Google Declares its Cloud Container Engine Ready for Production

Fully managed Kubernetes cloud service now in general availability

About 10 months since it first announced the managed version of Kubernetes, its open source Linux container management system, Google has launched the cloud service, called Google Container Engine, into production today, announcing the service is now production-ready.

Google is very likely the world’s largest user of Linux containers. From Search to Gmail, every single Google service runs in Linux containers, Craig Mcluckie, a Google product manager, wrote in a blog post. The company spins up more than 2 billion containers across its global data center infrastructure weekly.

“Container Engine represents the best of our experience with containers,” Mcluckie wrote.

While Linux containers have been around for years, they have become extremely popular over the last two-three years thanks to Docker, an open source project with a company that goes by the same name behind it.

Google and its cloud rivals Amazon Web Services and Microsoft Azure have all embraced the push to take containers into the mainstream and introduced cloud services around the technology.

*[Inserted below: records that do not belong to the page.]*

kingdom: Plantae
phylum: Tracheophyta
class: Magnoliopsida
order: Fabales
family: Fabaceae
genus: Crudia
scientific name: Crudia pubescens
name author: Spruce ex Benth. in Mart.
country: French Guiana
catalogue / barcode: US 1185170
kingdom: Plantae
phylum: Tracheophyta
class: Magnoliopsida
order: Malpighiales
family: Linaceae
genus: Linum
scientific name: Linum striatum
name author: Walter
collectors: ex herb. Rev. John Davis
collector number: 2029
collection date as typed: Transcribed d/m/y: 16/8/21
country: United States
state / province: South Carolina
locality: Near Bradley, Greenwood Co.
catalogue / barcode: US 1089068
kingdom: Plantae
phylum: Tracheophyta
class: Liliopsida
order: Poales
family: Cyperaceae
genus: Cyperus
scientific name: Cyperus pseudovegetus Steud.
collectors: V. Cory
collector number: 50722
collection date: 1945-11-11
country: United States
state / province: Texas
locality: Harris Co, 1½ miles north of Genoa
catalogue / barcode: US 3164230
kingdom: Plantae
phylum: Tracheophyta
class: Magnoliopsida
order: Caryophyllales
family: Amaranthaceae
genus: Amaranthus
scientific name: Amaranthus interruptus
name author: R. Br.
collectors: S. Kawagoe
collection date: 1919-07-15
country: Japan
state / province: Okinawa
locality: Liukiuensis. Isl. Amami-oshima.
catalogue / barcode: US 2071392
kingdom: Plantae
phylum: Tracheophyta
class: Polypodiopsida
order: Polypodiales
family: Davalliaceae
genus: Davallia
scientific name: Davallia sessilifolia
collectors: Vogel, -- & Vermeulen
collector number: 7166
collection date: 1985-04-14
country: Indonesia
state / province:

Docker has created a standard for container images and a system that makes it easy to use them. The promise of Linux containers is more efficient utilization of data center resources and a much easier time writing applications for any type of infrastructure – on-premise or in the cloud, inside VMs or on bare-metal servers.

Others have since proposed container standards alternative to Docker, but after about a year of back-and-forth, many companies that participate in the Linux container ecosystem found some common ground.

Container Engine takes the usability angle even further, offering fully managed container clusters in the cloud without worries about things like availability or software updates on the user’s part. All the developer has to do is define what kind of CPU and memory a container needs, how many replicas it should have, and its “keepalive” policy, and the cloud service sets up the infrastructure accordingly.

Red Hat, Microsoft, IBM, VMware, and Mirantis, a leading OpenStack cloud infrastructure company, have all been integrating Kubernetes into their platforms. According to Mcluckie, this means users will be able to move their containers between Container Engine and on-premise environments based on any of those platforms.